• 抜粋
________________________________________
日本では切迫早産妊婦に長期入院安静とリトドリン持続投与がおこなわれますが,これに医学的エビデンスがないことは有名です.今後は48時間の投与のみで,あとは外来管理になっていくでしょうが,問題は子宮の出口の子宮頚管が短くなったり,すこし開いてきているケースです.

こういった頚管短縮や開大があると,すこしの陣痛で早産になりやすいと信じられていて,仮に子宮収縮がなくても医療側から長期安静入院が強いられることが多い.妊娠20週前後に経腟超音波での頚管長スクリーニングがガイドラインで推奨されていて,無症状での頚管短縮で突然入院となることもあります.
________________________________________
• やること A
切迫早産についての抜粋によると、経腟超音波での頚管長スクリーニングはガイドラインで妊娠何週前後に勧められていますか。
• やること B
切迫早産についての抜粋を、最後の文のあとから続けて書いてください。
この後の一覧はここでは使いません。

• 演習データ
________________________________________
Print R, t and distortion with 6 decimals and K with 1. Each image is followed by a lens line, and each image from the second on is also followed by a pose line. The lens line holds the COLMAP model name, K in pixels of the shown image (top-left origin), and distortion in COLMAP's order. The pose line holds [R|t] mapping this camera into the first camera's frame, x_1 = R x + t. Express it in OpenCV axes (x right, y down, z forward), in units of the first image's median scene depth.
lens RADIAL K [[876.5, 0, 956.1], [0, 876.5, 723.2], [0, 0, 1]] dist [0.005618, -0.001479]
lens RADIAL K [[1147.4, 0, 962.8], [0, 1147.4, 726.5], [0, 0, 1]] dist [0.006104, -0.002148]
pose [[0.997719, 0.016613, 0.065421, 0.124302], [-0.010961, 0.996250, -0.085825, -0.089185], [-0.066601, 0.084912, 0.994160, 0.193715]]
________________________________________
• 解答欄 A
妊娠20週前後です。

• 解答欄 B
欧米ではこういったケースで早産予防用のDr Arabinペッサリーを使うことあります.ペッサリーによって子宮頚管を保護し早産を予防します.シリコン製のもので,疼痛はそれほどなく挿入できますし,副作用などもまったくありません.妊婦側も医療側も安心して退院,外来管理でみていくことができます.

このようにペッサリーを臨床でうまく使えば,切迫早産での長期安静入院を大幅に減らすことが可能です.切迫早産の妊婦さんのQOLは大きく向上しますし,また結果的にムダな医療費も節約できることになります.ペッサリーの切迫早産への適応拡大を申請中ですので,みなさまの応援をいただければ幸いです.